Il decreto del ministero dell’Ambiente e della sicurezza energetica 26 gennaio 2023, n. 45 attua la previsione di cui all’art. 242-ter, comma 3, D.Lgs. n. 152/2006, definendo, al contempo, i criteri e le procedure per effettuare comunque l’analisi, laddove prevista. Individuate cinque tipologie di attività. Ulteriori approfondimenti sui prossimi numeri di Ambiente&Sicurezza

Bonifiche senza previa valutazione: al via il nuovo regolamento.

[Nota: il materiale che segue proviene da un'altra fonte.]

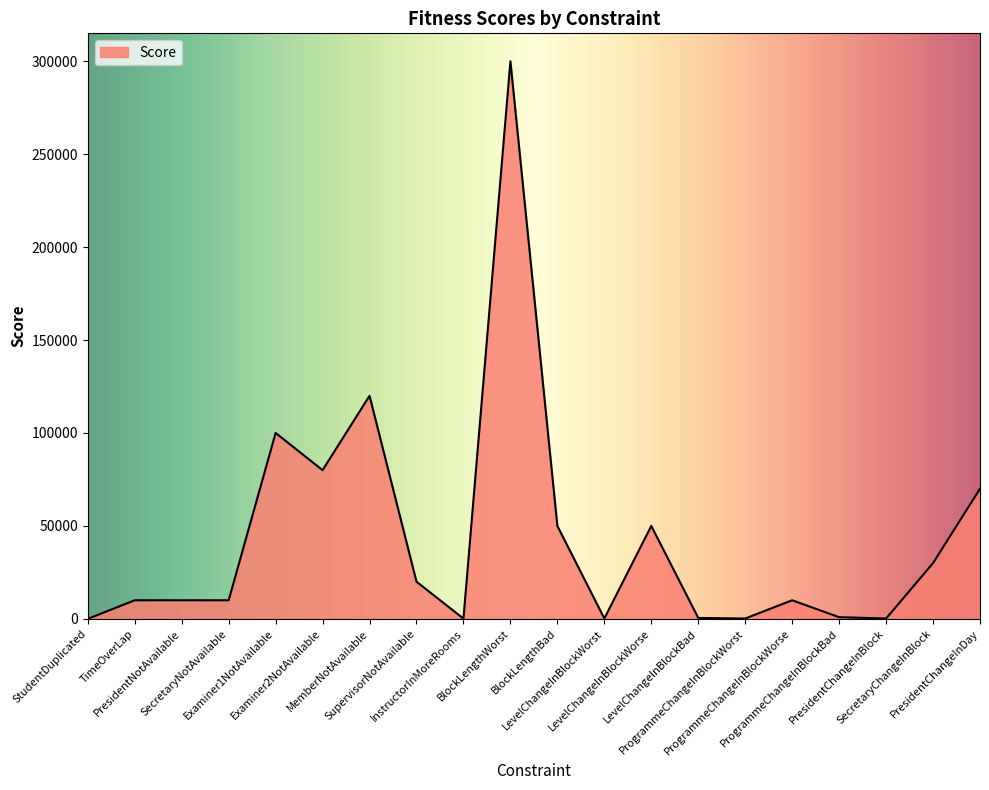

What is the difference between the maximum and minimum values?

300000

In particolare, sulla Gazzetta Ufficiale del 26 aprile 2023, n. 97, è stato pubblicato il decreto del ministero dell'Ambiente e della sicurezza energetica 26 gennaio 2023, n. 45, «Regolamento disciplinante le categorie di interventi che non necessitano della valutazione di cui all'articolo 242-ter, comma 3, del decreto legislativo 3 aprile 2006, n. 152, nonché i criteri e le procedure per la predetta valutazione e le modalità di controllo». Con questo provvedimento il ministero dell’Ambiente e della sicurezza energetica ha attuato la previsione di cui all’art. 242-ter, comma 3, D.Lgs. n. 152/2006, quanto alla previsione delle tipologie di opere, da realizzarsi all’interno di siti oggetto di bonifica, Sin e non, senza necessità della previa valutazione da parte dell’autorità competente (rispettivamente Mase nel caso dei Sin, Regioni in tutti gli altri casi) con definizione, altresì, dei criteri e delle procedure per effettuare la valutazione medesima, laddove prevista.

 

Le esenzioni

Al riguardo, un primo distinguo risulta introdotto dall’art. 1, comma 2, a tenore del quale gli interventi e le opere, compresi gli impianti e le attrezzature, necessari all'attuazione del progetto di bonifica e di messa in sicurezza operativa o permanente, nonché i pozzi di emungimento per le finalità di cui alla parte quarta, titolo V, D.Lgs. n. 152/2006 (ovvero bonifica delle acque sotterranee) riconducibili all’atto di assenso (autorizzazione) ai sensi dell'art. 252, comma 6, D.Lgs. medesimo, non sono soggetti alle disposizioni del nuovo regolamento.

 

La classificazione

L’art. 2 del decreto reca la classificazione degli interventi e delle opere, proponendo la seguente casistica di interventi/opere, quali:

  1. gli interventi e le opere che per loro natura possono essere realizzati liberamente senza alcun titolo abilitativo, disciplinati dall'art, 4 del decreto;
  2. gli interventi e le opere che possono essere realizzati mediante relazione tecnica asseverata, disciplinati dal successivo art. 5;
  3. gli interventi e le opere che possono essere realizzati, in presenza di attività di messa in sicurezza operativa del sito, mediante comunicazione, disciplinati dall'art. 6;
  4. gli interventi e opere che possono essere realizzati mediante relazione tecnica asseverata, previa acquisizione del quadro ambientale secondo le modalità di cui all'art. 7, e che rispettano i requisiti tecnico-costruttivi e ambientali di cui all'allegato al nuovo regolamento;
  5. infine, gli interventi e le opere soggetti a valutazione delle interferenze, disciplinati dalle disposizioni del Capo III, artt. 8 e seguenti.
Bonifiche senza previa valutazione
Prima categoria

La prima categoria è quella delle attività libere (art. 4), sottratte alla previa valutazione da parte dell’autorità competente, quali:

a) gli interventi e le opere che non interferiscono con le matrici ambientali come, a titolo esemplificativo, «quelli che non comportano scavi, perforazioni, movimentazioni e asportazioni di suoli, e non comportano ulteriore occupazione permanente di suolo»;

b) gli interventi di urgenza, diversi da quelli previsti dalle lettere a) e c);

c) gli interventi di dismissione ovvero di demolizione anche in presenza di scavi.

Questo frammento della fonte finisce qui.